Addiction develops to crack cocaine much like it does with the use of any other addictive substance. Over time, the individual begins to crave the use of the drug even while a tolerance is developing. That is, larger and larger amounts of crack cocaine are needed to achieve a high at all, and it is never as strong as the original high; however, cravings intensify and become more insistent.
Additionally, with long-term use of crack cocaine, the brain will begin to change in structure and function. This in turn alters how the person may behave in a given situation, increases the priority of getting more of the drug in question and staying high, and also increases compulsive use of the drug despite negative consequences. The nature of addiction is such that it is difficult to be objective and determine that the behavior is the source of problems experienced, and to take the step of recognizing that treatment is a relevant option. This step, however, is critical in recovery. Once a person enters professional treatment, healing can begin.
Treatment and Recovery
Crack cocaine addiction can trigger a range of psychological withdrawal symptoms when the person stops using the drug, as well as some physical withdrawal symptoms as well, depending on the individual case. It is recommended that professional medical detox be sought and followed with intensive therapeutic treatment as well as long-term aftercare and support. The idea is to stop using all drugs of abuse safely and then turn one’s attention to better understanding why and how drug addiction occurred, and learning how to address those issues with a healthier and balanced response.

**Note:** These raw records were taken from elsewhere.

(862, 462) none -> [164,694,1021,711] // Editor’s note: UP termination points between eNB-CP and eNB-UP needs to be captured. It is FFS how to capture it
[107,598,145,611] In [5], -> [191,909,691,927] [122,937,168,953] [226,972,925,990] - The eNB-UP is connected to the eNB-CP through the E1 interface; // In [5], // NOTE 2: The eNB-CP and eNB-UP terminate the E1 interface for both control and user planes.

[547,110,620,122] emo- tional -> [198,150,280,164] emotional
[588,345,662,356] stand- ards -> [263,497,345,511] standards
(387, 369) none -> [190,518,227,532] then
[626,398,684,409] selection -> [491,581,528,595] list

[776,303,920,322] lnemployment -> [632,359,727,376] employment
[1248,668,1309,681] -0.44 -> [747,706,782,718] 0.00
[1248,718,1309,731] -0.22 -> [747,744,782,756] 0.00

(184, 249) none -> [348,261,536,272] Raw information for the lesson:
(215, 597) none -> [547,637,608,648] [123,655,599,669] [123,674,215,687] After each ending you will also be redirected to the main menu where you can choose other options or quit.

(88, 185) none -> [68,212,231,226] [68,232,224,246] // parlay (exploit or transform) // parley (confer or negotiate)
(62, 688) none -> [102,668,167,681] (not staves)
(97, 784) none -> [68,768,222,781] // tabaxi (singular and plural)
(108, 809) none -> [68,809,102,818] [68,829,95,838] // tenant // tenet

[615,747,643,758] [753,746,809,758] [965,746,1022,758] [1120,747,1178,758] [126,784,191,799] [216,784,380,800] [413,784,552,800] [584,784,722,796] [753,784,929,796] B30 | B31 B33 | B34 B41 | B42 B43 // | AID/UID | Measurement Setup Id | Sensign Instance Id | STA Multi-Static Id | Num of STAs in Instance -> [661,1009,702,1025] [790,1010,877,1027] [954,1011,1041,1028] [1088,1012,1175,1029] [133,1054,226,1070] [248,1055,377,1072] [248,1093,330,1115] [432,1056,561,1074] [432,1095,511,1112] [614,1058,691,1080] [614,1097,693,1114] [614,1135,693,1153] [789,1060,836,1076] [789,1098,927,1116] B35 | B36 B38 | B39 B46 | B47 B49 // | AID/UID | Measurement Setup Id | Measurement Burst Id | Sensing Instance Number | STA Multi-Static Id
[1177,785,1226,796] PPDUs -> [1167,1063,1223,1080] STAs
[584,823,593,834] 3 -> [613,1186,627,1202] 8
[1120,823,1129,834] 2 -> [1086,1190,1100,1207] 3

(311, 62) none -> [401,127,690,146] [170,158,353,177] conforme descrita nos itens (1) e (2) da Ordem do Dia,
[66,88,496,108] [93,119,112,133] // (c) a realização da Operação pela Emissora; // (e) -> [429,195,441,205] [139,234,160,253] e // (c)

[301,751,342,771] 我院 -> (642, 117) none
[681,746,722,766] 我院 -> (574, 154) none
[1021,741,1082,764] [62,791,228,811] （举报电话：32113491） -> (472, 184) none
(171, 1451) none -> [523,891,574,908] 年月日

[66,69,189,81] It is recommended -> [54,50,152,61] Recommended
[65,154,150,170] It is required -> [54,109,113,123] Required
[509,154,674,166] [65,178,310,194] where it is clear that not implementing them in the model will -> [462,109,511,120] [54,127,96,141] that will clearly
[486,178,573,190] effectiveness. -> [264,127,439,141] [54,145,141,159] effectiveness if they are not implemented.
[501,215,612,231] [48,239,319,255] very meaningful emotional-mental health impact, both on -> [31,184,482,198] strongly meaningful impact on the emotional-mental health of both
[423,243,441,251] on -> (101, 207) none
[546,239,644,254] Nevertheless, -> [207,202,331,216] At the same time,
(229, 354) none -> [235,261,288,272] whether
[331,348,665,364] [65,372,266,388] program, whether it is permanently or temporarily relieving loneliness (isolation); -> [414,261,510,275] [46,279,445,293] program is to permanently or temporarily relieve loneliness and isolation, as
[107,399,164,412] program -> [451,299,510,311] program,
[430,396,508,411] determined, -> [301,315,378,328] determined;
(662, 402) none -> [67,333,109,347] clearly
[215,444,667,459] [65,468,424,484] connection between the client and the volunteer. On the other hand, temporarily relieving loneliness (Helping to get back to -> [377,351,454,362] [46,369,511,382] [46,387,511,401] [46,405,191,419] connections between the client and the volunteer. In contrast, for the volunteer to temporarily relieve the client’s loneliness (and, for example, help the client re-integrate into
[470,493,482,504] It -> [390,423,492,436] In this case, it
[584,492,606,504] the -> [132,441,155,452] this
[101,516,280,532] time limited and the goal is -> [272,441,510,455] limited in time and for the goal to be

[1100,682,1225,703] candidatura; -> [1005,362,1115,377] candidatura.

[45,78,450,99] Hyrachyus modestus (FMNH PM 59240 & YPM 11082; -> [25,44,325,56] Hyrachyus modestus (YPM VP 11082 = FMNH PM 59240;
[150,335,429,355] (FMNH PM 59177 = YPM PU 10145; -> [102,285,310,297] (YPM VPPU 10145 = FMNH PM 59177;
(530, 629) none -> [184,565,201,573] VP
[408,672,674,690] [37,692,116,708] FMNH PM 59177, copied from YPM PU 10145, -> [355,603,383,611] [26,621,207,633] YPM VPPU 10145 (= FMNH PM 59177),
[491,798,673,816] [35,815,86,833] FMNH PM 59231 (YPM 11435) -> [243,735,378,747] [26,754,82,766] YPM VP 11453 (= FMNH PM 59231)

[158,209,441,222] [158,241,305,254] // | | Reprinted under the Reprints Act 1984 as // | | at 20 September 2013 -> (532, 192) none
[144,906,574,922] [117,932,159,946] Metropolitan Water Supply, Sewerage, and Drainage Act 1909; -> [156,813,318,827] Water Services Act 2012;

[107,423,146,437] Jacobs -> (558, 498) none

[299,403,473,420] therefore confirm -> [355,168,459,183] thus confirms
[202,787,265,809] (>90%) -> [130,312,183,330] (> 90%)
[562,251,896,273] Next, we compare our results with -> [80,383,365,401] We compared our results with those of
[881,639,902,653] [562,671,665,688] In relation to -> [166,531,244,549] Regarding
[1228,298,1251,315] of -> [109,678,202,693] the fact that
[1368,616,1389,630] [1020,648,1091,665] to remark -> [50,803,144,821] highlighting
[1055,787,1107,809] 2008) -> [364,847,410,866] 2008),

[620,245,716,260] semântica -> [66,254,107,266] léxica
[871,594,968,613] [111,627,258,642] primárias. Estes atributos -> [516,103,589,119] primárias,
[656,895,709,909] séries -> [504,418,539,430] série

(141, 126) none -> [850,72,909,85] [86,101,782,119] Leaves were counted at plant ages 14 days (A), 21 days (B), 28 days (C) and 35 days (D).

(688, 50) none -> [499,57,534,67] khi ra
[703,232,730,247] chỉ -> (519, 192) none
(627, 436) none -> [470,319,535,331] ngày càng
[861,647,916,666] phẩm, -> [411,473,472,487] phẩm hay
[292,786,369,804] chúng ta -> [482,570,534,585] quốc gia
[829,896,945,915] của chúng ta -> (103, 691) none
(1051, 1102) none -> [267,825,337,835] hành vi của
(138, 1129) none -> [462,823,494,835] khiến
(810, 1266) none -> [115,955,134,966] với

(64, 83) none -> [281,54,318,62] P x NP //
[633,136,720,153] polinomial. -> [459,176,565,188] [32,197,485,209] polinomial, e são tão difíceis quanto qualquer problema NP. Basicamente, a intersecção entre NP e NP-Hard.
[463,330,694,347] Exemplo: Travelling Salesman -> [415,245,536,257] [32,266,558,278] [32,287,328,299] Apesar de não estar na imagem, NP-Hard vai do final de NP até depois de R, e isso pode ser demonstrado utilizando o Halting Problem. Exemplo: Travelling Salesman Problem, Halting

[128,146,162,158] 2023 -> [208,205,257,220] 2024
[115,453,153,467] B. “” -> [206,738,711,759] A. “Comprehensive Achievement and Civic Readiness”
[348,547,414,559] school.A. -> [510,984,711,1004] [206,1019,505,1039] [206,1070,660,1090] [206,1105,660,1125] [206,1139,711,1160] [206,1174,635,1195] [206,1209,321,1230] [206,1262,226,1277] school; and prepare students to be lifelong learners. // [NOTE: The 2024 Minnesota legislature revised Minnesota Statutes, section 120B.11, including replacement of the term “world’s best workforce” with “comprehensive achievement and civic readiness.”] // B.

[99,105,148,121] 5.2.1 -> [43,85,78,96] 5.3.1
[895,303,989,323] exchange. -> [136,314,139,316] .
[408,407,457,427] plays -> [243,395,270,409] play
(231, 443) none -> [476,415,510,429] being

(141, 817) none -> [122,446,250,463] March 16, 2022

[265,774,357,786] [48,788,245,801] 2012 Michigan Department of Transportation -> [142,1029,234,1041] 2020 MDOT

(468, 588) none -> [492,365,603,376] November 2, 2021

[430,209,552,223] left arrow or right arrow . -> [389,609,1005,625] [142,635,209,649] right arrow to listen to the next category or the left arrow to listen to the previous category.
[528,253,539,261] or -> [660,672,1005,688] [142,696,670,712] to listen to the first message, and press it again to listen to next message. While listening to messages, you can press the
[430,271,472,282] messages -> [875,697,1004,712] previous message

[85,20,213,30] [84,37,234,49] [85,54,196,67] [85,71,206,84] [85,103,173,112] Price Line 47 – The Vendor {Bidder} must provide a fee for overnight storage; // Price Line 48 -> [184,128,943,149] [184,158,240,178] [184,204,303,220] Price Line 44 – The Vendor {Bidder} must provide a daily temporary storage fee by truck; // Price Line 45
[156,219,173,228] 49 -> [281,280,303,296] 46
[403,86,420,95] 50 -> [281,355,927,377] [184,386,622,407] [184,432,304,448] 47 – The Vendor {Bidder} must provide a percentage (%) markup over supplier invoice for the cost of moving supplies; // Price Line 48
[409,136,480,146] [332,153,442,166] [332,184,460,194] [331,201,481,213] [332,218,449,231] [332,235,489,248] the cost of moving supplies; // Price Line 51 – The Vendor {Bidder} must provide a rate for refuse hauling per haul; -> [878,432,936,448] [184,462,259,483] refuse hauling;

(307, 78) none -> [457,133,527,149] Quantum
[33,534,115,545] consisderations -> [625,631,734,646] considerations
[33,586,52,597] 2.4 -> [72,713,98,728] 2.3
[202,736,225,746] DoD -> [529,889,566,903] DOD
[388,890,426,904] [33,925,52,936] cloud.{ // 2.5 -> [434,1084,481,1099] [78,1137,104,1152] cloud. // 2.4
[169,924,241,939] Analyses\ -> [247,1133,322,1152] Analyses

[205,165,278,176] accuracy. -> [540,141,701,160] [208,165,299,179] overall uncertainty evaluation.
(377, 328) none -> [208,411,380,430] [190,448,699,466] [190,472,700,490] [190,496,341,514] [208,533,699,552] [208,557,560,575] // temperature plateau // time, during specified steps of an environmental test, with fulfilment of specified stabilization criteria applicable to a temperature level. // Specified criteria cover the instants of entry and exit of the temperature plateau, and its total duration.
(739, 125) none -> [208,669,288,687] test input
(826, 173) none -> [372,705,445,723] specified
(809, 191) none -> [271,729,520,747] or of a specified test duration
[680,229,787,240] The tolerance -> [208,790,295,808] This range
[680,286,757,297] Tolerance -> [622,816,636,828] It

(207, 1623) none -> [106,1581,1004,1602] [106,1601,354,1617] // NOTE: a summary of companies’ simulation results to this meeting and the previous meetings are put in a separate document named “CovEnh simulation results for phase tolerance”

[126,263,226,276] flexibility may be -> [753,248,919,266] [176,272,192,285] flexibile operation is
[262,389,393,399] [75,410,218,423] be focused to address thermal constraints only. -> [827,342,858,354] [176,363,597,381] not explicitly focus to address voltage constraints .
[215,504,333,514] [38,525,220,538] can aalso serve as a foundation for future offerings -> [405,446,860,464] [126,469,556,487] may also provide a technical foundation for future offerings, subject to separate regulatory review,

Each person’s experience is unique during active addiction. There is no stereotypical crack cocaine user, and there is not a typical crack cocaine addiction experience. Thus, every person’s journey into recovery should be as unique as they are, complete with an individualized treatment plan made up of a range of different traditional, alternative, and holistic treatments and therapies based on psychiatric and medical evaluations and diagnoses. Additionally, treatment plans should also take into consideration other issues that may be a factor in a person’s ability to remain sober for the long-term, including family situations and relationships, employment opportunities, underlying medical conditions, co-occurring mental health disorders, and more. When a treatment plan effectively addresses the many different issues that are potential obstacles to recovery, the client will have more tools available to continue progressing and growing in recovery.